● Work instruction
Your output should contain every record, unchanged.

####################

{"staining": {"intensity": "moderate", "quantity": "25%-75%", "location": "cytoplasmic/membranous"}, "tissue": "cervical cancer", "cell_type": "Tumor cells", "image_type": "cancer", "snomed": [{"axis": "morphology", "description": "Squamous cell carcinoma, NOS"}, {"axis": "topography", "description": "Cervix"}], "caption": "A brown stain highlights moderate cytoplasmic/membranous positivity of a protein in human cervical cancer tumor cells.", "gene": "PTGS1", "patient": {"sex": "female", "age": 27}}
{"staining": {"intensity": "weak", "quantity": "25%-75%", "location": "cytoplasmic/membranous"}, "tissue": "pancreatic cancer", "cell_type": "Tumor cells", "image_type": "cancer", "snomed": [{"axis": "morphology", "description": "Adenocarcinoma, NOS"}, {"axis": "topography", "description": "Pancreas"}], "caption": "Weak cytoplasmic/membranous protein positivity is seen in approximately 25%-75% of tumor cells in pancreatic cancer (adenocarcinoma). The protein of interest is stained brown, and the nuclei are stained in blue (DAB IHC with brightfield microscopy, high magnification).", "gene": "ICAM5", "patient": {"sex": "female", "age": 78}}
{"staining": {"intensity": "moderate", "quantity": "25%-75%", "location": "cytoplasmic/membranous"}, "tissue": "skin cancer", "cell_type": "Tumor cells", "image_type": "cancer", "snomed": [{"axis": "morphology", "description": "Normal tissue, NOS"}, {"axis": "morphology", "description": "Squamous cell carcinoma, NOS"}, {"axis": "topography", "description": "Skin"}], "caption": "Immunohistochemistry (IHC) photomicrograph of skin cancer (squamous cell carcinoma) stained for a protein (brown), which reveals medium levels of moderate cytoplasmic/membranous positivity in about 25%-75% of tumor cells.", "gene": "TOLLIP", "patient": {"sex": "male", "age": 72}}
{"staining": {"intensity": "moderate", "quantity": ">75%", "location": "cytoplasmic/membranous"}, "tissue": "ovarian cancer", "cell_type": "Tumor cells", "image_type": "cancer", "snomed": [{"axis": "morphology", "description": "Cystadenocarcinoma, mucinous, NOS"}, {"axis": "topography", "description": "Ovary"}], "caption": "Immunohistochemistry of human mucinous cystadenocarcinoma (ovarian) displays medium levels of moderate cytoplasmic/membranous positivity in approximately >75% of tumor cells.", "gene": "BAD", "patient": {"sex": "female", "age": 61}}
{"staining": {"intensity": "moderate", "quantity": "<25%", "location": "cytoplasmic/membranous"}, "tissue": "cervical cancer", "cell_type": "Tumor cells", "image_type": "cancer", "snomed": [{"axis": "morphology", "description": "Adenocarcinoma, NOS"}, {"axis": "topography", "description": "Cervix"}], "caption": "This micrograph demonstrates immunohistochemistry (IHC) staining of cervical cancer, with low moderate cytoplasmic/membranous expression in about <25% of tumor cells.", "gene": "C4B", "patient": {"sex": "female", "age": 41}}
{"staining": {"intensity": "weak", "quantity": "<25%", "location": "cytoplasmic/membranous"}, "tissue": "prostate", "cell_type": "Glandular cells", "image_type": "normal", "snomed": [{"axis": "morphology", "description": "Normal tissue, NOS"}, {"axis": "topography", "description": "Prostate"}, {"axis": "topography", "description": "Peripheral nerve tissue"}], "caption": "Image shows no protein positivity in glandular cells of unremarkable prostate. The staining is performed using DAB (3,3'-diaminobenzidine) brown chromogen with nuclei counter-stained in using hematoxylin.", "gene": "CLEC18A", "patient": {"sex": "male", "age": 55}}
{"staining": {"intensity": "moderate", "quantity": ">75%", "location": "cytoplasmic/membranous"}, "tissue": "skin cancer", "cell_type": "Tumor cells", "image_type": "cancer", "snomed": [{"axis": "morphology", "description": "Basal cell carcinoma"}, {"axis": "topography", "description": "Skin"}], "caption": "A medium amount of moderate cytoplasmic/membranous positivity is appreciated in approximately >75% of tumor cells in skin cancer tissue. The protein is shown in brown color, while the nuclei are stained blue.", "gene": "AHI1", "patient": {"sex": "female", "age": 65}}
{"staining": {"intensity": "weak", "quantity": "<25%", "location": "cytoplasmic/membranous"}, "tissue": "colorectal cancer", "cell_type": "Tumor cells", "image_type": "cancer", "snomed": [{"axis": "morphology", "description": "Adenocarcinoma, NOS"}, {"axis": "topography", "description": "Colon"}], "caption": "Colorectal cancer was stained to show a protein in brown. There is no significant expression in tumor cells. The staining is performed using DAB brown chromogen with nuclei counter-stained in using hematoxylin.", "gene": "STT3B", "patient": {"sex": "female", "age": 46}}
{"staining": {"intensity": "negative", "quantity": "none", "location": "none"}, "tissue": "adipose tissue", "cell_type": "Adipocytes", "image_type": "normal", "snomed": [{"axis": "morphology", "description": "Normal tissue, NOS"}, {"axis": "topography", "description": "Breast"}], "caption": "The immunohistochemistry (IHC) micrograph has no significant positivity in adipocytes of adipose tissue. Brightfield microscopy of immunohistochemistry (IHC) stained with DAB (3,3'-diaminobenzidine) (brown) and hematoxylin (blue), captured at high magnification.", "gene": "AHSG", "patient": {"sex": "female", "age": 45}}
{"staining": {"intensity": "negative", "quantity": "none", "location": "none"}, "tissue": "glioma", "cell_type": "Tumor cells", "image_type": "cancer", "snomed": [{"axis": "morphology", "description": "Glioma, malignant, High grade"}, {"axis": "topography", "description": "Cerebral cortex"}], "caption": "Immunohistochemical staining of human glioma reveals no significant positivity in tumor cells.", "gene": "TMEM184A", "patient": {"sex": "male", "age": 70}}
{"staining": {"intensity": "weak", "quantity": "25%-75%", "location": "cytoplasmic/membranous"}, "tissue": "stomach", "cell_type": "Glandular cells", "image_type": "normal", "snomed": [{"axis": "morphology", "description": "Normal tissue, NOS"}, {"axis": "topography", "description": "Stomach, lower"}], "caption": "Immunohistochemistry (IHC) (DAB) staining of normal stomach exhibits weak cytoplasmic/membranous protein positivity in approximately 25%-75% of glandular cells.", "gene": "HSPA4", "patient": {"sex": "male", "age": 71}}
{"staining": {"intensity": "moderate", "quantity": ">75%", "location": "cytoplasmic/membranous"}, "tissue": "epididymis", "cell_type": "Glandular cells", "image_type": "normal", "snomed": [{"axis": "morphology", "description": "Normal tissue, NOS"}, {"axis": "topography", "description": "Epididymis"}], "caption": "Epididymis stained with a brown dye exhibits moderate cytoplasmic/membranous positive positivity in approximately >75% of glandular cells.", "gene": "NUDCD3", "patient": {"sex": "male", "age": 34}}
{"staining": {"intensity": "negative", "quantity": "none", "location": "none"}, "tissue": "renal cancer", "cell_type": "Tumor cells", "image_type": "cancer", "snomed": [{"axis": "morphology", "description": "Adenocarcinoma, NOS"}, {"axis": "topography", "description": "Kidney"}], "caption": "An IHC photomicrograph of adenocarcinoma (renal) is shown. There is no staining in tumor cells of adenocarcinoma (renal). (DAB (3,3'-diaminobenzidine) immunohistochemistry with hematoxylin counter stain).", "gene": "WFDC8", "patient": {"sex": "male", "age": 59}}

####################

● Answer box
{"staining": {"intensity": "moderate", "quantity": "25%-75%", "location": "cytoplasmic/membranous"}, "tissue": "cervical cancer", "cell_type": "Tumor cells", "image_type": "cancer", "snomed": [{"axis": "morphology", "description": "Squamous cell carcinoma, NOS"}, {"axis": "topography", "description": "Cervix"}], "caption": "A brown stain highlights moderate cytoplasmic/membranous positivity of a protein in human cervical cancer tumor cells.", "gene": "PTGS1", "patient": {"sex": "female", "age": 27}}
{"staining": {"intensity": "weak", "quantity": "25%-75%", "location": "cytoplasmic/membranous"}, "tissue": "pancreatic cancer", "cell_type": "Tumor cells", "image_type": "cancer", "snomed": [{"axis": "morphology", "description": "Adenocarcinoma, NOS"}, {"axis": "topography", "description": "Pancreas"}], "caption": "Weak cytoplasmic/membranous protein positivity is seen in approximately 25%-75% of tumor cells in pancreatic cancer (adenocarcinoma). The protein of interest is stained brown, and the nuclei are stained in blue (DAB IHC with brightfield microscopy, high magnification).", "gene": "ICAM5", "patient": {"sex": "female", "age": 78}}
{"staining": {"intensity": "moderate", "quantity": "25%-75%", "location": "cytoplasmic/membranous"}, "tissue": "skin cancer", "cell_type": "Tumor cells", "image_type": "cancer", "snomed": [{"axis": "morphology", "description": "Normal tissue, NOS"}, {"axis": "morphology", "description": "Squamous cell carcinoma, NOS"}, {"axis": "topography", "description": "Skin"}], "caption": "Immunohistochemistry (IHC) photomicrograph of skin cancer (squamous cell carcinoma) stained for a protein (brown), which reveals medium levels of moderate cytoplasmic/membranous positivity in about 25%-75% of tumor cells.", "gene": "TOLLIP", "patient": {"sex": "male", "age": 72}}
{"staining": {"intensity": "moderate", "quantity": ">75%", "location": "cytoplasmic/membranous"}, "tissue": "ovarian cancer", "cell_type": "Tumor cells", "image_type": "cancer", "snomed": [{"axis": "morphology", "description": "Cystadenocarcinoma, mucinous, NOS"}, {"axis": "topography", "description": "Ovary"}], "caption": "Immunohistochemistry of human mucinous cystadenocarcinoma (ovarian) displays medium levels of moderate cytoplasmic/membranous positivity in approximately >75% of tumor cells.", "gene": "BAD", "patient": {"sex": "female", "age": 61}}
{"staining": {"intensity": "moderate", "quantity": "<25%", "location": "cytoplasmic/membranous"}, "tissue": "cervical cancer", "cell_type": "Tumor cells", "image_type": "cancer", "snomed": [{"axis": "morphology", "description": "Adenocarcinoma, NOS"}, {"axis": "topography", "description": "Cervix"}], "caption": "This micrograph demonstrates immunohistochemistry (IHC) staining of cervical cancer, with low moderate cytoplasmic/membranous expression in about <25% of tumor cells.", "gene": "C4B", "patient": {"sex": "female", "age": 41}}
{"staining": {"intensity": "weak", "quantity": "<25%", "location": "cytoplasmic/membranous"}, "tissue": "prostate", "cell_type": "Glandular cells", "image_type": "normal", "snomed": [{"axis": "morphology", "description": "Normal tissue, NOS"}, {"axis": "topography", "description": "Prostate"}, {"axis": "topography", "description": "Peripheral nerve tissue"}], "caption": "Image shows no protein positivity in glandular cells of unremarkable prostate. The staining is performed using DAB (3,3'-diaminobenzidine) brown chromogen with nuclei counter-stained in using hematoxylin.", "gene": "CLEC18A", "patient": {"sex": "male", "age": 55}}
{"staining": {"intensity": "moderate", "quantity": ">75%", "location": "cytoplasmic/membranous"}, "tissue": "skin cancer", "cell_type": "Tumor cells", "image_type": "cancer", "snomed": [{"axis": "morphology", "description": "Basal cell carcinoma"}, {"axis": "topography", "description": "Skin"}], "caption": "A medium amount of moderate cytoplasmic/membranous positivity is appreciated in approximately >75% of tumor cells in skin cancer tissue. The protein is shown in brown color, while the nuclei are stained blue.", "gene": "AHI1", "patient": {"sex": "female", "age": 65}}
{"staining": {"intensity": "weak", "quantity": "<25%", "location": "cytoplasmic/membranous"}, "tissue": "colorectal cancer", "cell_type": "Tumor cells", "image_type": "cancer", "snomed": [{"axis": "morphology", "description": "Adenocarcinoma, NOS"}, {"axis": "topography", "description": "Colon"}], "caption": "Colorectal cancer was stained to show a protein in brown. There is no significant expression in tumor cells. The staining is performed using DAB brown chromogen with nuclei counter-stained in using hematoxylin.", "gene": "STT3B", "patient": {"sex": "female", "age": 46}}
{"staining": {"intensity": "negative", "quantity": "none", "location": "none"}, "tissue": "adipose tissue", "cell_type": "Adipocytes", "image_type": "normal", "snomed": [{"axis": "morphology", "description": "Normal tissue, NOS"}, {"axis": "topography", "description": "Breast"}], "caption": "The immunohistochemistry (IHC) micrograph has no significant positivity in adipocytes of adipose tissue. Brightfield microscopy of immunohistochemistry (IHC) stained with DAB (3,3'-diaminobenzidine) (brown) and hematoxylin (blue), captured at high magnification.", "gene": "AHSG", "patient": {"sex": "female", "age": 45}}
{"staining": {"intensity": "negative", "quantity": "none", "location": "none"}, "tissue": "glioma", "cell_type": "Tumor cells", "image_type": "cancer", "snomed": [{"axis": "morphology", "description": "Glioma, malignant, High grade"}, {"axis": "topography", "description": "Cerebral cortex"}], "caption": "Immunohistochemical staining of human glioma reveals no significant positivity in tumor cells.", "gene": "TMEM184A", "patient": {"sex": "male", "age": 70}}
{"staining": {"intensity": "weak", "quantity": "25%-75%", "location": "cytoplasmic/membranous"}, "tissue": "stomach", "cell_type": "Glandular cells", "image_type": "normal", "snomed": [{"axis": "morphology", "description": "Normal tissue, NOS"}, {"axis": "topography", "description": "Stomach, lower"}], "caption": "Immunohistochemistry (IHC) (DAB) staining of normal stomach exhibits weak cytoplasmic/membranous protein positivity in approximately 25%-75% of glandular cells.", "gene": "HSPA4", "patient": {"sex": "male", "age": 71}}
{"staining": {"intensity": "moderate", "quantity": ">75%", "location": "cytoplasmic/membranous"}, "tissue": "epididymis", "cell_type": "Glandular cells", "image_type": "normal", "snomed": [{"axis": "morphology", "description": "Normal tissue, NOS"}, {"axis": "topography", "description": "Epididymis"}], "caption": "Epididymis stained with a brown dye exhibits moderate cytoplasmic/membranous positive positivity in approximately >75% of glandular cells.", "gene": "NUDCD3", "patient": {"sex": "male", "age": 34}}
{"staining": {"intensity": "negative", "quantity": "none", "location": "none"}, "tissue": "renal cancer", "cell_type": "Tumor cells", "image_type": "cancer", "snomed": [{"axis": "morphology", "description": "Adenocarcinoma, NOS"}, {"axis": "topography", "description": "Kidney"}], "caption": "An IHC photomicrograph of adenocarcinoma (renal) is shown. There is no staining in tumor cells of adenocarcinoma (renal). (DAB (3,3'-diaminobenzidine) immunohistochemistry with hematoxylin counter stain).", "gene": "WFDC8", "patient": {"sex": "male", "age": 59}}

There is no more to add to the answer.